SHORT TASK:
Recast the part of the records below that opens with the line containing "family: Polyporaceae" and closes with the line containing "common name: Castor-oil-plant", both lines included, as a Markdown table with the columns Row and Entry. Number each row and leave out any blank lines.

◆ ◆ ◆

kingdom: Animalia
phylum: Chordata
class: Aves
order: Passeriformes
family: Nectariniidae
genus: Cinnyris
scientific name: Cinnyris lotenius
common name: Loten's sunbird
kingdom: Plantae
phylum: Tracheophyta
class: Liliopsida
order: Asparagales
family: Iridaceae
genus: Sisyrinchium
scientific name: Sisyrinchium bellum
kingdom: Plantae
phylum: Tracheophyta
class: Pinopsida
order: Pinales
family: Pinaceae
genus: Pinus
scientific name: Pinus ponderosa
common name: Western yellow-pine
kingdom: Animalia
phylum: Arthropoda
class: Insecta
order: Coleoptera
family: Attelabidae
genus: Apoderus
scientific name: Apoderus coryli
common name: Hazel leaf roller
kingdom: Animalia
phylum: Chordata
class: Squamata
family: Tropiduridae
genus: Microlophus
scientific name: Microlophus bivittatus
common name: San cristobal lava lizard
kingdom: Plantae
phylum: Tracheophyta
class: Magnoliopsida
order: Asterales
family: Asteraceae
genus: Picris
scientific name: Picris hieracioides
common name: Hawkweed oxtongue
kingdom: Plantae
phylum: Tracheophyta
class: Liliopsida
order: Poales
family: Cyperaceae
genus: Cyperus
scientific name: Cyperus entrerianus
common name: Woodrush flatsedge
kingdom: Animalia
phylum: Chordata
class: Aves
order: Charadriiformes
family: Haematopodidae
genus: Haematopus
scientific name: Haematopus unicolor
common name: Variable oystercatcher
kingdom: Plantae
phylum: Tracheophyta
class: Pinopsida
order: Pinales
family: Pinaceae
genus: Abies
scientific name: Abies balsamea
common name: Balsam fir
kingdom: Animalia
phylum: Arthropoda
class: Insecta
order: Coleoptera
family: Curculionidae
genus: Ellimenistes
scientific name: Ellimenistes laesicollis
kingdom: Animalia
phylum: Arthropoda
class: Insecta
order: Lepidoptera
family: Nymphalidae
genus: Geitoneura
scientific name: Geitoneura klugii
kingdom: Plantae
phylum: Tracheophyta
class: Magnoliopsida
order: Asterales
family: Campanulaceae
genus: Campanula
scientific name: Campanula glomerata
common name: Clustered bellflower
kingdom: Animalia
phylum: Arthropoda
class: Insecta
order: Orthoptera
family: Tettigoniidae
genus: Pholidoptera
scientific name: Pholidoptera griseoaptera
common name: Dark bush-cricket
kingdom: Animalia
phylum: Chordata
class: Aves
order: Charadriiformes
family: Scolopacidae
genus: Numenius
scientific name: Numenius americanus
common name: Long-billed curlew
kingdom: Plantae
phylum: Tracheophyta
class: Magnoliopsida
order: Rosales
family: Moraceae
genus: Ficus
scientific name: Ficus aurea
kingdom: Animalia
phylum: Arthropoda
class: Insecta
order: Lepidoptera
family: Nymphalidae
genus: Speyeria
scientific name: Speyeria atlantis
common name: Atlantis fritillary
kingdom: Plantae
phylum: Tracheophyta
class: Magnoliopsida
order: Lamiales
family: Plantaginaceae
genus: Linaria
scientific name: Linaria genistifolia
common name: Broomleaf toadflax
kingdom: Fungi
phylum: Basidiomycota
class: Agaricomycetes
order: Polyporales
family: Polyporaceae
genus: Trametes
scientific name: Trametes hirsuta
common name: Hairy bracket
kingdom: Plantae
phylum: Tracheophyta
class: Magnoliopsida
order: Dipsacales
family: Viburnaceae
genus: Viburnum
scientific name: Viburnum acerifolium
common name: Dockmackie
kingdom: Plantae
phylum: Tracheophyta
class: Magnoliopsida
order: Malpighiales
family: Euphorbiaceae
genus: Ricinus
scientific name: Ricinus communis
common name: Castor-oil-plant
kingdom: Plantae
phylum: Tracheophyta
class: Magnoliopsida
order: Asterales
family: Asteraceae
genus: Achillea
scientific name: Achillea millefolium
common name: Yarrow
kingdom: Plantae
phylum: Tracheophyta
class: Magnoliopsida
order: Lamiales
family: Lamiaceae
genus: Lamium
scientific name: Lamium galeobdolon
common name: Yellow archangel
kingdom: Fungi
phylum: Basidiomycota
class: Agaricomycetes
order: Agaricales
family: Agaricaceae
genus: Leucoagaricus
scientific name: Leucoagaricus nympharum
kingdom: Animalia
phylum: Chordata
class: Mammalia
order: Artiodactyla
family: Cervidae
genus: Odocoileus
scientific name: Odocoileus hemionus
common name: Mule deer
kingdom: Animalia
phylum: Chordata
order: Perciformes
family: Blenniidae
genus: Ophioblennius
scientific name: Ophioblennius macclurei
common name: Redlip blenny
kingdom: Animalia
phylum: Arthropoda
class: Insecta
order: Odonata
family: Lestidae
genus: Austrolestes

◆ ◆ ◆

EXPECTED ANSWER:
| Row | Entry |
|---|---|
| 1 | family: Polyporaceae |
| 2 | genus: Trametes |
| 3 | scientific name: Trametes hirsuta |
| 4 | common name: Hairy bracket |
| 5 | kingdom: Plantae |
| 6 | phylum: Tracheophyta |
| 7 | class: Magnoliopsida |
| 8 | order: Dipsacales |
| 9 | family: Viburnaceae |
| 10 | genus: Viburnum |
| 11 | scientific name: Viburnum acerifolium |
| 12 | common name: Dockmackie |
| 13 | kingdom: Plantae |
| 14 | phylum: Tracheophyta |
| 15 | class: Magnoliopsida |
| 16 | order: Malpighiales |
| 17 | family: Euphorbiaceae |
| 18 | genus: Ricinus |
| 19 | scientific name: Ricinus communis |
| 20 | common name: Castor-oil-plant |